- ACTIVITY -
Nothing is needed except the lines below that run from the one with "Rendered at 2001 by 1125 pixels." through the one with "Document page, 2001x1125 pixels.", repeated exactly.

- DATA FOR THIS EXERCISE -

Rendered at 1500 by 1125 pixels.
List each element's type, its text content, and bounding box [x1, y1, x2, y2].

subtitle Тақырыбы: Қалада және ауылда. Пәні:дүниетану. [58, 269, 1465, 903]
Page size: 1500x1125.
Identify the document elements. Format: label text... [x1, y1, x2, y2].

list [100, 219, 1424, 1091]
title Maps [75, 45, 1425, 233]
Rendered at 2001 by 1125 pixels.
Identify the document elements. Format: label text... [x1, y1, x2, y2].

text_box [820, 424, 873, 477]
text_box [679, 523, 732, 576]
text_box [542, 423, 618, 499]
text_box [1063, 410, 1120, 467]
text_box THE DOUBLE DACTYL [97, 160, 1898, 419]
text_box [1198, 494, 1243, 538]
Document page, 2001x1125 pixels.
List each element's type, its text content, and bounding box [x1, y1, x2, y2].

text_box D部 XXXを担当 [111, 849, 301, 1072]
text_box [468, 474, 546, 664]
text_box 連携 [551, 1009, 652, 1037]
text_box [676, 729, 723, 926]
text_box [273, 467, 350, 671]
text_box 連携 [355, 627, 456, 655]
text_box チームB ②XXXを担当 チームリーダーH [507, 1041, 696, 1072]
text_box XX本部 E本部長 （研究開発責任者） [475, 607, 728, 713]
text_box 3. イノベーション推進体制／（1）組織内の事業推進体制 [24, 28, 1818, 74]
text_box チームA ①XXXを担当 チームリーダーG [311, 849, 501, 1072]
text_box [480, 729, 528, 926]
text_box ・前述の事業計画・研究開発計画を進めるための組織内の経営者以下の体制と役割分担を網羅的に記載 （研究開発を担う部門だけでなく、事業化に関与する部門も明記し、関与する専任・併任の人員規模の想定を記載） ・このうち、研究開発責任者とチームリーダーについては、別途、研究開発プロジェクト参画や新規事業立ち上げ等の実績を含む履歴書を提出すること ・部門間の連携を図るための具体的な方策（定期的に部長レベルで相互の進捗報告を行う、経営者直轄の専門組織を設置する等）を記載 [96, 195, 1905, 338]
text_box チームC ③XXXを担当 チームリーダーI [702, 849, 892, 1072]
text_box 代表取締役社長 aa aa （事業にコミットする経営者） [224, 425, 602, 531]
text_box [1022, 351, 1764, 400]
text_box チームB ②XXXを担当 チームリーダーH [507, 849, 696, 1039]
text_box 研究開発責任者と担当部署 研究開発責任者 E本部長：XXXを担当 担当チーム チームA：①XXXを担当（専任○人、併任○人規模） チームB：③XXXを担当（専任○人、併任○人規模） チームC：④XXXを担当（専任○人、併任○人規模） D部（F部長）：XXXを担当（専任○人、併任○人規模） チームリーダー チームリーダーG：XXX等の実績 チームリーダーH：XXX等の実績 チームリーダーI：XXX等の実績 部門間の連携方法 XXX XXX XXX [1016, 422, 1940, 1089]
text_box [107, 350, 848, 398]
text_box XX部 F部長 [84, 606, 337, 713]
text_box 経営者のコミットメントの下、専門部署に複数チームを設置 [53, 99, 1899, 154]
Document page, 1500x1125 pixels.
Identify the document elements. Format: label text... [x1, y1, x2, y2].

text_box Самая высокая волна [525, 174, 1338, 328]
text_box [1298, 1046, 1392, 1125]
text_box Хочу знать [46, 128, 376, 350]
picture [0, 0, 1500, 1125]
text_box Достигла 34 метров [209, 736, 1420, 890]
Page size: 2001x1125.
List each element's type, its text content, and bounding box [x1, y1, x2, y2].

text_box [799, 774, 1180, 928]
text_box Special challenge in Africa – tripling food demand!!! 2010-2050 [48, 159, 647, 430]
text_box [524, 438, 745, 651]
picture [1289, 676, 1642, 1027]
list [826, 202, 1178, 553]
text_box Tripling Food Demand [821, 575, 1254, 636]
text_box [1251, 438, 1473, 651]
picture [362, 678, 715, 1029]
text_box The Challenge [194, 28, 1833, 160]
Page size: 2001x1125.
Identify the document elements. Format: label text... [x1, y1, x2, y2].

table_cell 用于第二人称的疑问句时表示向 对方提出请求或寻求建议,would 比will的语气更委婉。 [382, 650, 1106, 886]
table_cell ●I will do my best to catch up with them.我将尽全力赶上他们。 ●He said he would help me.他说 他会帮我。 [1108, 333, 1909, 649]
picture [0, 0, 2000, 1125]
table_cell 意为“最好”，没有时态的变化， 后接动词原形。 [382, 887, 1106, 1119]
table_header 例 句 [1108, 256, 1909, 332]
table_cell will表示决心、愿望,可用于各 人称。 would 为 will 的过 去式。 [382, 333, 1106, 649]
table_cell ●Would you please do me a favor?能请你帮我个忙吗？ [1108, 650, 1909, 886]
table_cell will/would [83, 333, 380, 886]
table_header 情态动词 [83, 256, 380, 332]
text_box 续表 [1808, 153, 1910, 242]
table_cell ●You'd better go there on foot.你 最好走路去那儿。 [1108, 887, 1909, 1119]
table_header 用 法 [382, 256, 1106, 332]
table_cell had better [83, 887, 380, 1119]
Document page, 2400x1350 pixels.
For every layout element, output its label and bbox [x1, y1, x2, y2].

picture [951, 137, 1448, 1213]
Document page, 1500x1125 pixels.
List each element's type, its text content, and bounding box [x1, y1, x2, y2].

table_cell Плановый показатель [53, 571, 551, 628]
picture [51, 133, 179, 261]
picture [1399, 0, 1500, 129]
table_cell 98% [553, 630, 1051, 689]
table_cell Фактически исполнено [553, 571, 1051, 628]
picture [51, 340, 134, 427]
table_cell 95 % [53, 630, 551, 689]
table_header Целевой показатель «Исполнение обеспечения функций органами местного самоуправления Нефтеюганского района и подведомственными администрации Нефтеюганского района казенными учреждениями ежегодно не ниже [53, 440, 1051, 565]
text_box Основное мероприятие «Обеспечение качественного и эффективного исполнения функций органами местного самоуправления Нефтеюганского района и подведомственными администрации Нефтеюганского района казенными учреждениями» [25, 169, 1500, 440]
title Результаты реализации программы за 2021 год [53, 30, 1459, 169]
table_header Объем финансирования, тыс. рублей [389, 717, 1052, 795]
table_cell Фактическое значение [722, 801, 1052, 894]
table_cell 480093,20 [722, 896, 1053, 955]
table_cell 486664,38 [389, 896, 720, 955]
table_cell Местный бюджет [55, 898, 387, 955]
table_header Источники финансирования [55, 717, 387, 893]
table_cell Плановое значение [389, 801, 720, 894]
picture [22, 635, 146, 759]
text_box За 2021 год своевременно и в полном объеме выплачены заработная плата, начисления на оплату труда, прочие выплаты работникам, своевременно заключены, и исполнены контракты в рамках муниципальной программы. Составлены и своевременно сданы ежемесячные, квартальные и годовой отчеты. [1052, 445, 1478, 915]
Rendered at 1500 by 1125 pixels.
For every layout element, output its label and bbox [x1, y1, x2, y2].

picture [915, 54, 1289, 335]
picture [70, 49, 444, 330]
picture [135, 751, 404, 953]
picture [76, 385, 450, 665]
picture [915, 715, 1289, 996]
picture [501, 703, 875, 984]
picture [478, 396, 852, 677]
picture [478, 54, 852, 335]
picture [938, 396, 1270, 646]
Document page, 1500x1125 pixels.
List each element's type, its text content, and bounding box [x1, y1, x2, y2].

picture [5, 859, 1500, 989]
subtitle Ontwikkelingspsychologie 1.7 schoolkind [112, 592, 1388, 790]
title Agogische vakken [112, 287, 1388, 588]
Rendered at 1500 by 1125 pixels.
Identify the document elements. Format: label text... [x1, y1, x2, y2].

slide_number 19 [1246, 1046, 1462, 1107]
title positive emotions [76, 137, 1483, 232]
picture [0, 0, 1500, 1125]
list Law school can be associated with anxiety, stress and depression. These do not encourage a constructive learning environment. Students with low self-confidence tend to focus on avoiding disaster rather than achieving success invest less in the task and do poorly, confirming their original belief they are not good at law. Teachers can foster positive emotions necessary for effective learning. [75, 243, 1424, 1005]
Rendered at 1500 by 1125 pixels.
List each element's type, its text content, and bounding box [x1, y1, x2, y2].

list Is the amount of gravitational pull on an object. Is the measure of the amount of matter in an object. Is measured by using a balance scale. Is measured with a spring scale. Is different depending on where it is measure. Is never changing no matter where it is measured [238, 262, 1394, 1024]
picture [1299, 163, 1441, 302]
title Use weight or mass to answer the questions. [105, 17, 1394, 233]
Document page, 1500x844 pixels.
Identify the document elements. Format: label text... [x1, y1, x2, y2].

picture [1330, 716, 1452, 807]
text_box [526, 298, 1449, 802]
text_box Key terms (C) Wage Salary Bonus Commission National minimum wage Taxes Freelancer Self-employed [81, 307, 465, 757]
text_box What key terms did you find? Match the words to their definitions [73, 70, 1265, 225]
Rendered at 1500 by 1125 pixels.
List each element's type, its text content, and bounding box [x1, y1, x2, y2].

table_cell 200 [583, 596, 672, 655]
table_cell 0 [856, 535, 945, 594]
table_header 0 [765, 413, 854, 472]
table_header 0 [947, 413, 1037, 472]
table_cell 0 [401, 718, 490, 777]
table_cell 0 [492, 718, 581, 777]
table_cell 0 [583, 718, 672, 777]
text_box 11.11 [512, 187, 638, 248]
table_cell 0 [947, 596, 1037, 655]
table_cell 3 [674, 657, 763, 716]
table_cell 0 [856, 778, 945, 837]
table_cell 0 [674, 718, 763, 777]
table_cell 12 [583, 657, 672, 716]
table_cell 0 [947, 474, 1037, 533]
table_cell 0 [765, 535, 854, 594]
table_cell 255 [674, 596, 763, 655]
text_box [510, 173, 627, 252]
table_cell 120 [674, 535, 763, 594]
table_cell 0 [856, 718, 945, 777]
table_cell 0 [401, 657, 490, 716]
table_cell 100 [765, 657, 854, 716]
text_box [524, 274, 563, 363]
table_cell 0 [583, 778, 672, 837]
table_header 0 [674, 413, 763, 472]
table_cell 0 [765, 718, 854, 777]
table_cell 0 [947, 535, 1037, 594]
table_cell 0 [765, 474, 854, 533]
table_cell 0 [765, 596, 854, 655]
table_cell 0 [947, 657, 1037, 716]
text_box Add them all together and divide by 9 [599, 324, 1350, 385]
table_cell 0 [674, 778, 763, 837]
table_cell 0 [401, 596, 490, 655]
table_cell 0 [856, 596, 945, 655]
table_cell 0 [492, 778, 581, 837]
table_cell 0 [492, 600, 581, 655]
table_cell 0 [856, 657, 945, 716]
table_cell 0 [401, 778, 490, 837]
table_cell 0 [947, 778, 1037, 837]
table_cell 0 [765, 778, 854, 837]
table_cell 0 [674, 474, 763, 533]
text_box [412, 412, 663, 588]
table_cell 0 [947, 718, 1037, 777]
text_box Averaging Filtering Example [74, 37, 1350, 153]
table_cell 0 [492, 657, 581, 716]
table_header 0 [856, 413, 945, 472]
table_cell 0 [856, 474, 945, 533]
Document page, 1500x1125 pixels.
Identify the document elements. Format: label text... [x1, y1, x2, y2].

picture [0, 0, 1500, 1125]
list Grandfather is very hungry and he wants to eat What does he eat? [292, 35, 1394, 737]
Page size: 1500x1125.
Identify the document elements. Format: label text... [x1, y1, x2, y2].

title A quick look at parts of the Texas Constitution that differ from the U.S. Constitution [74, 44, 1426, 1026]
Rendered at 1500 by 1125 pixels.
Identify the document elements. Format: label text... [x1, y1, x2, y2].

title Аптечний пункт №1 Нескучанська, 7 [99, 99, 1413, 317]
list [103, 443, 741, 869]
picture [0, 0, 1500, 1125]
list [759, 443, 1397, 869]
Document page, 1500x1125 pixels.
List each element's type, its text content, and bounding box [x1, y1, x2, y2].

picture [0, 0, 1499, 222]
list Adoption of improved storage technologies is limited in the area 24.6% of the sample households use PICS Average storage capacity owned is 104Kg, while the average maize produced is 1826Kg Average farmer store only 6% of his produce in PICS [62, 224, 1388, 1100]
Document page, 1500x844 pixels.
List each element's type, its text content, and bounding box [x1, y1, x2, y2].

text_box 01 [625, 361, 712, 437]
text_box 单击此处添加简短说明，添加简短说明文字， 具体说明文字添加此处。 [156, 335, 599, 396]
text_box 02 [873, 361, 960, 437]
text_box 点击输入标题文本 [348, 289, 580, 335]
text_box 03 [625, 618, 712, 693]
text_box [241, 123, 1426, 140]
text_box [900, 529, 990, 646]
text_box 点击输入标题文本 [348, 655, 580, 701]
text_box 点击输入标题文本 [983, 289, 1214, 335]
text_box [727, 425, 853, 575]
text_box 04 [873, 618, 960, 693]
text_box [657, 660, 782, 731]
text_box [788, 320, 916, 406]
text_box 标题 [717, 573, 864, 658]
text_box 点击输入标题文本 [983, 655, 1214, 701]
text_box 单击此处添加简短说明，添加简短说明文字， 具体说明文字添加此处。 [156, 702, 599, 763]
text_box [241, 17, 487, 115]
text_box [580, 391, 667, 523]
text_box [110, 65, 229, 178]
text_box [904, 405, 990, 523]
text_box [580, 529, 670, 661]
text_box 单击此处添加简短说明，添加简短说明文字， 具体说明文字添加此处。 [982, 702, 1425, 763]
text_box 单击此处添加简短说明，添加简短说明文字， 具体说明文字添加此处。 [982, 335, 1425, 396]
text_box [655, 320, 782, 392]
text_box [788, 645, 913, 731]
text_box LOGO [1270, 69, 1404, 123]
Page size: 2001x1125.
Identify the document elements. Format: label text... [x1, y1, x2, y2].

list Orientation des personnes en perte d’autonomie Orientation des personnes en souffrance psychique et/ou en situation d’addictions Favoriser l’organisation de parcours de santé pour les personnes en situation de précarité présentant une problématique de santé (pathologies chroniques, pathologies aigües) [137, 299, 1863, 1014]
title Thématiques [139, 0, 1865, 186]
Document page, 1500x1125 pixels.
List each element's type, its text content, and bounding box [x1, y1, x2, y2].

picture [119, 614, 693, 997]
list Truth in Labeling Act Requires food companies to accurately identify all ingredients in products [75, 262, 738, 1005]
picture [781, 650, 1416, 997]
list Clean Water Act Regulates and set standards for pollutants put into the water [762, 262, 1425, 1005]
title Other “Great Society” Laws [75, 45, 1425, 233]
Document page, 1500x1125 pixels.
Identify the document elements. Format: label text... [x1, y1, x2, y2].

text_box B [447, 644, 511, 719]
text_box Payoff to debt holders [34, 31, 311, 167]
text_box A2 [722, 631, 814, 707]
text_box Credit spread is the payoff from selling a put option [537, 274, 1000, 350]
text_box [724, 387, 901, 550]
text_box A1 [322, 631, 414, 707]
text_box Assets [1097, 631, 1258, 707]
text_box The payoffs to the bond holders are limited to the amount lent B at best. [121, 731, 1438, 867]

- PROBLEM SOLUTION -
Rendered at 2001 by 1125 pixels.
Identify the document elements. Format: label text... [x1, y1, x2, y2].

text_box [820, 424, 873, 477]
text_box [679, 523, 732, 576]
text_box [542, 423, 618, 499]
text_box [1063, 410, 1120, 467]
text_box THE DOUBLE DACTYL [97, 160, 1898, 419]
text_box [1198, 494, 1243, 538]
Document page, 2001x1125 pixels.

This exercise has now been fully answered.